▶ _Supplied passage_

_____

Transformer Architecture

This document explains how Surogate implements the transformer architecture for training, including the forward pass, backward pass, recomputation strategies, kernel fusions, and LoRA integration.

Transformer Block Structure
Forward Pass
Backward Pass
Kernel Fusions
Recomputation Options
LoRA Integration
Mixture of Experts (MoE)

Transformer Block Structure

Surogate implements the pre-norm transformer architecture, where layer normalization is applied before each sub-layer rather than after. This design improves training stability, especially for larger models.

Block Architecture

Each transformer block consists of two sub-blocks: an attention sub-block and an MLP (feed-forward) sub-block. Surogate uses a highly optimized implementation that fuses residual additions with normalization passes.

Pre-norm Formula

The mathematical formulation for each block is:

x_mid = x + Attention(RMSNorm(x))
x_out = x_mid + MLP(RMSNorm(x_mid))

In Surogate, the additions are fused into the subsequent RMSNorm kernels whenever possible to reduce memory bandwidth consumption.

Key Components

Component	Description
RMSNorm	Root Mean Square Layer Normalization - simpler and faster than LayerNorm
QKV Projection	Projects input to Query, Key, and Value vectors in a single fused operation
QK Norm	Optional per-head normalization applied to Q and K (used in architectures like Qwen3)
RoPE	Rotary Position Embedding - encodes position information using complex rotations
FlashAttention	Memory-efficient attention via cuDNN, using tiling to minimize SRAM-HBM traffic
SwiGLU	Fused gated activation: `swish(gate) * up`
MLP Up	Fused projection combining both Gate and Up weight matrices into one matmul

Mixture of Experts (MoE)

Surogate provides first-class support for Mixture of Experts (MoE) architectures, replacing the dense MLP sub-block with a dynamically routed group of experts.

MoE Block Structure

In an MoE block, the standard MLP is replaced by a Router and an Expert Group:

Routing Strategies

Surogate supports several routing algorithms to balance computation and accuracy:

Strategy	Description	Best For
Top-k Routing	Standard strategy (e.g., Mixtral 8x7B) where each token is sent to the $k$ highest-scoring experts.	Balanced performance/accuracy
Switch Routing	Top-1 routing with specific load balancing to prevent expert collapse.	Maximum throughput
Expert Choice	Experts "choose" tokens rather than tokens choosing experts, ensuring perfect load balancing.	High-quality fine-tuning

Implementation Details

Fused Dispatch/Combine: Surogate uses highly optimized kernels for token dispatch (moving tokens to experts) and combine (gathering expert outputs) to minimize the overhead of routing.

_____

▶ _Recorded information_
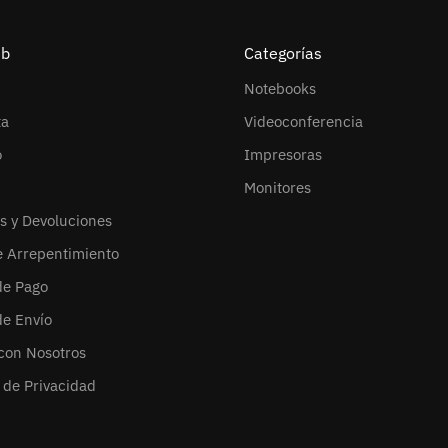
eb
Categorías
Notebooks
ta
Videoconferencia
o
Impresoras
Monitores
s y Devoluciones
e Arrepentimiento
de Pago
de Envío
con Nosotros
s de Privacidad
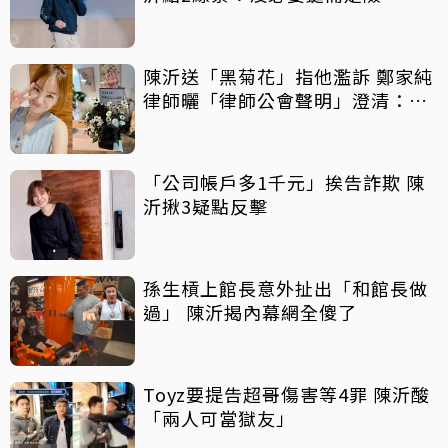
陳沂送「黑菊花」指他濫訴 鄭家純
律師曬「律師公會聲明」澄清：告
的就只有某人
「公司帳戶多1千元」挨告詐欺 陳
沂揪3疑點反擊
孫生槓上館長意外扯出「和館長做
過」 陳沂揭內幕網全傻了
Toyz要提告超哥傷害等4罪 陳沂酸
「兩人可當獄友」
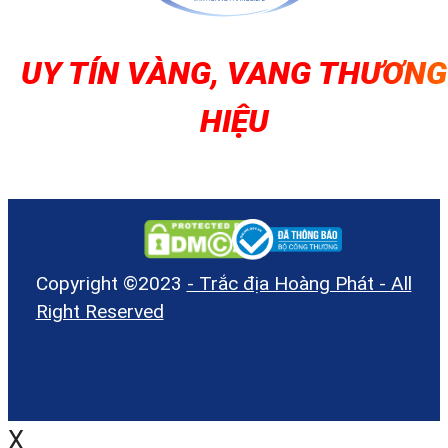
UY TÍN VÀNG, VANG THƯƠNG
HIỆU
Copyright ©2023
- Trắc địa Hoàng Phát - All
Right Reserved
Máy GPS RTK Toknav T30Pro Kèm s
X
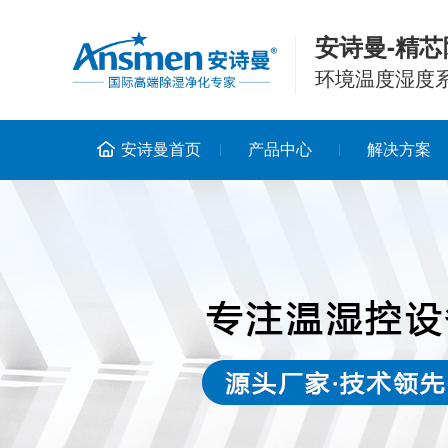
安诗曼-精芯
环境温度湿度
安诗曼首页
产品中心
解决方案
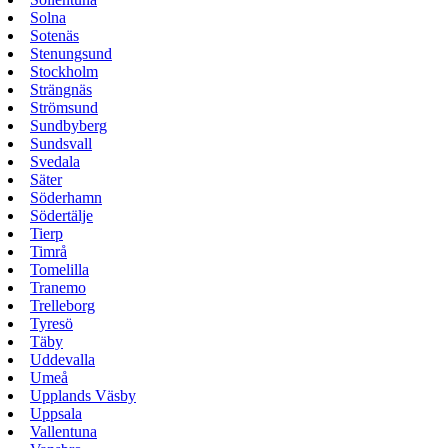
Solna
Sotenäs
Stenungsund
Stockholm
Strängnäs
Strömsund
Sundbyberg
Sundsvall
Svedala
Säter
Söderhamn
Södertälje
Tierp
Timrå
Tomelilla
Tranemo
Trelleborg
Tyresö
Täby
Uddevalla
Umeå
Upplands Väsby
Uppsala
Vallentuna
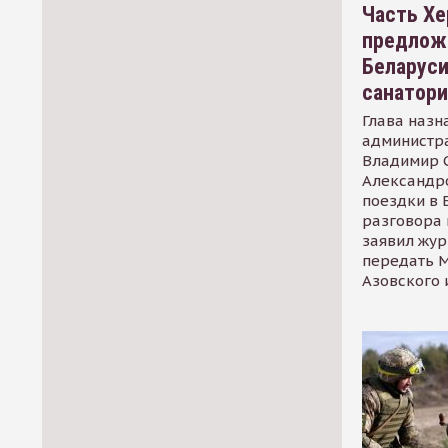
Часть Хе
предлож
Беларуси
санатор
Глава назн
администр
Владимир С
Александр
поездки в 
разговора 
заявил жур
передать М
Азовского 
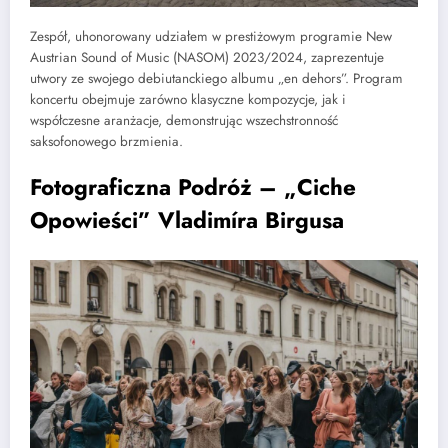
Zespół, uhonorowany udziałem w prestiżowym programie New
Austrian Sound of Music (NASOM) 2023/2024, zaprezentuje
utwory ze swojego debiutanckiego albumu „en dehors”. Program
koncertu obejmuje zarówno klasyczne kompozycje, jak i
współczesne aranżacje, demonstrując wszechstronność
saksofonowego brzmienia.
Fotograficzna Podróż – „Ciche
Opowieści” Vladimíra Birgusa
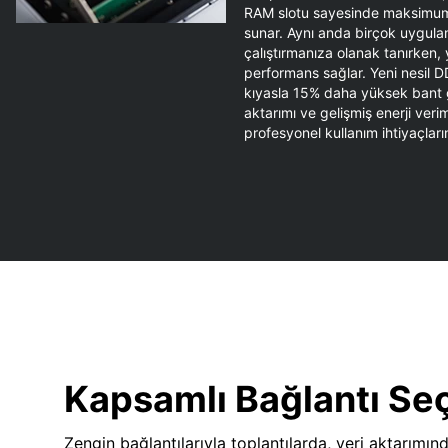
RAM slotu sayesinde maksimum
sunar. Aynı anda birçok uygulam
çalıştırmanıza olanak tanırken,
performans sağlar. Yeni nesil D
kıyasla 15% daha yüksek bant ge
aktarımı ve gelişmiş enerji verim
profesyonel kullanım ihtiyaçların
Kapsamlı Bağlantı Se
Zengin bağlantılarıyla toplantılarda, veri aktarımın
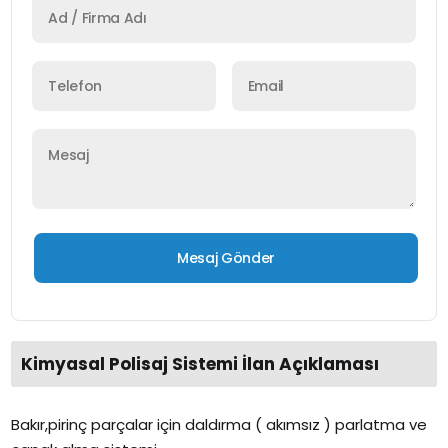
Kimyasal Polisaj Sistemi İlan Açıklaması
Bakır,pirinç parçalar için daldırma ( akımsız ) parlatma ve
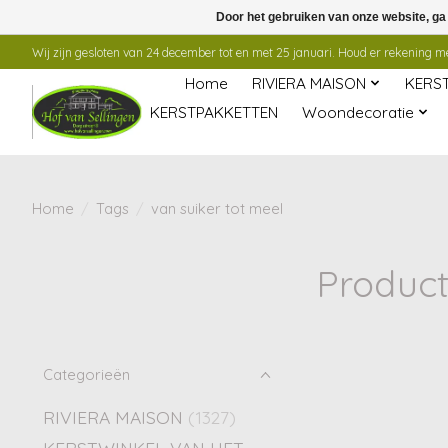
Door het gebruiken van onze website, ga
Wij zijn gesloten van 24 december tot en met 25 januari. Houd er rekening mee
Home
RIVIERA MAISON
KERS
KERSTPAKKETTEN
Woondecoratie
Home
/
Tags
/
van suiker tot meel
Product
Categorieën
RIVIERA MAISON
(1327)
KERSTWINKEL VAN HET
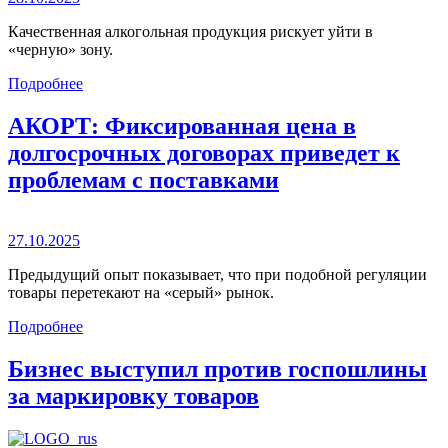
Качественная алкогольная продукция рискует уйти в
«черную» зону.
Подробнее
АКОРТ: Фиксированная цена в
долгосрочных договорах приведет к
проблемам с поставками
27.10.2025
Предыдущий опыт показывает, что при подобной регуляции
товары перетекают на «серый» рынок.
Подробнее
Бизнес выступил против госпошлины
за маркировку товаров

_____

▶ _Work required_
Please copy the transformer architecture text starting with "Implementation Details" and going on through "overhead of routing.", substituting "cost" for "overhead".

▶ _Result for this task_
Implementation Details

Fused Dispatch/Combine: Surogate uses highly optimized kernels for token dispatch (moving tokens to experts) and combine (gathering expert outputs) to minimize the cost of routing.